EXERCISE GOAL: Search the data for the string "temizlik" and copy each line where it turns up.

***

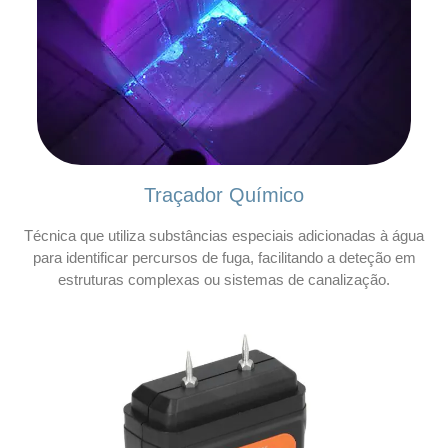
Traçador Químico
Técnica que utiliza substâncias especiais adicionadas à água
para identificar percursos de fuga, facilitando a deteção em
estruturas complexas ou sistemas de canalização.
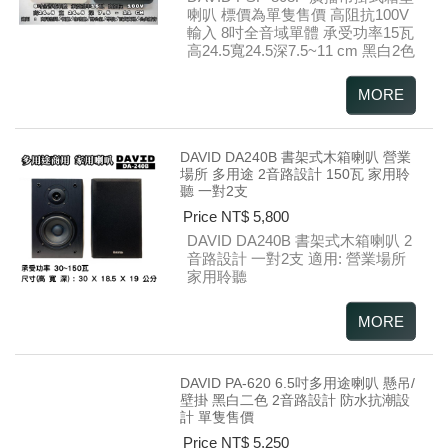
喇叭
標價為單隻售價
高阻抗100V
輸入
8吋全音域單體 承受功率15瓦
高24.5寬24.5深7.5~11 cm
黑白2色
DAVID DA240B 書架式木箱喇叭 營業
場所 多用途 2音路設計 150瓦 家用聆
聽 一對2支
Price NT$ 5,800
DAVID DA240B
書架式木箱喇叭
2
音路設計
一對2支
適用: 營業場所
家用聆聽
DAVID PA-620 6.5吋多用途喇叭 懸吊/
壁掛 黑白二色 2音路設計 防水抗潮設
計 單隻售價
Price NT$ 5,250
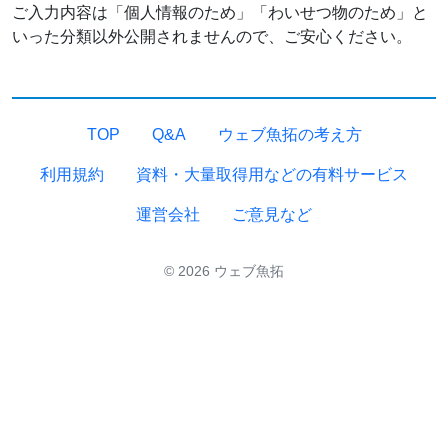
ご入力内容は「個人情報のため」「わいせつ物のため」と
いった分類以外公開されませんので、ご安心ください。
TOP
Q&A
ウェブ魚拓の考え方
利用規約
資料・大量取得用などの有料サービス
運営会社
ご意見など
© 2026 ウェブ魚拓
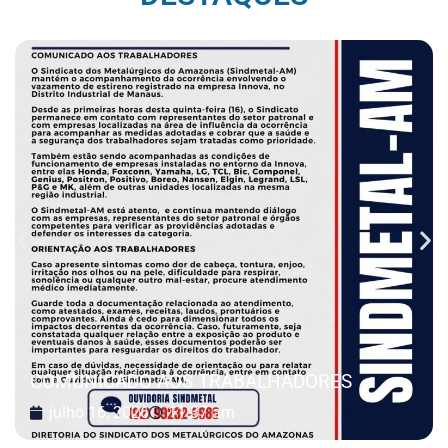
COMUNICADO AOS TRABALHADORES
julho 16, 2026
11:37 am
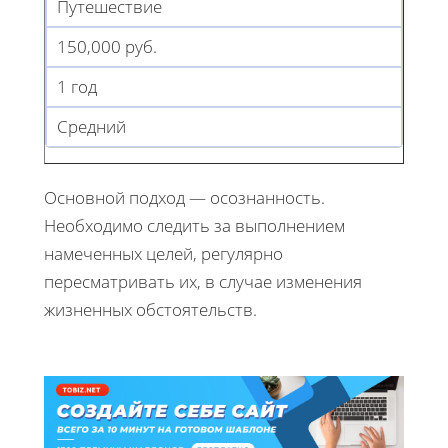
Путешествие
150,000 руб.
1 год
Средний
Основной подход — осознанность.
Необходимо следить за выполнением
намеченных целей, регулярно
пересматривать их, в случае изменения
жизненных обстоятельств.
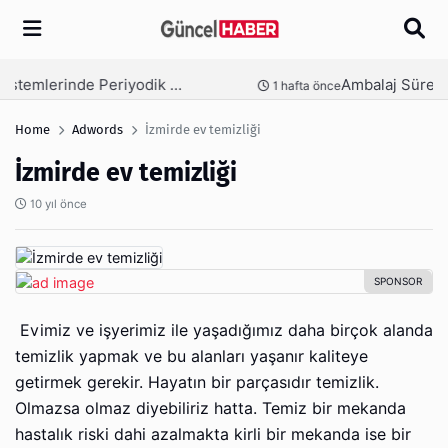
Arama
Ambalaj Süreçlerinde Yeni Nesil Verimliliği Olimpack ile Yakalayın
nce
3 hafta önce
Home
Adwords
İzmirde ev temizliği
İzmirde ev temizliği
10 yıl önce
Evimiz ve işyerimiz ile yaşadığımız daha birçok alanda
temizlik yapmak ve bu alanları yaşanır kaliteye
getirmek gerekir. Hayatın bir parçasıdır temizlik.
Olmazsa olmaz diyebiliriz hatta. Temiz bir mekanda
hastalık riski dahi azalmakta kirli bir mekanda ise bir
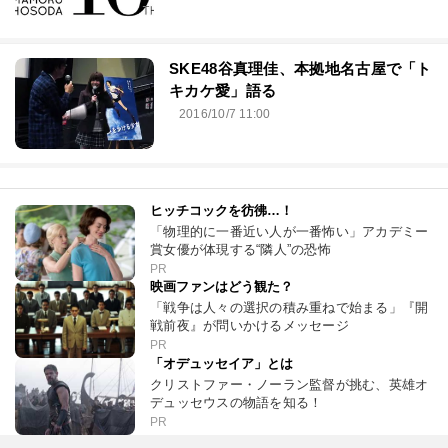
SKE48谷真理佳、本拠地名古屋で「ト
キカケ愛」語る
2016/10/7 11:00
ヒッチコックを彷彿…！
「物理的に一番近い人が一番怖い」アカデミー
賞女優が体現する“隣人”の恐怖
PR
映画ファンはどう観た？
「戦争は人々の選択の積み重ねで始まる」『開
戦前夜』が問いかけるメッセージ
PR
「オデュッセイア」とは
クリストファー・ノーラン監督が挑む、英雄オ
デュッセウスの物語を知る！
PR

***

EXERCISE RESULT:
temizlik yapmak ve bu alanları yaşanır kaliteye
getirmek gerekir. Hayatın bir parçasıdır temizlik.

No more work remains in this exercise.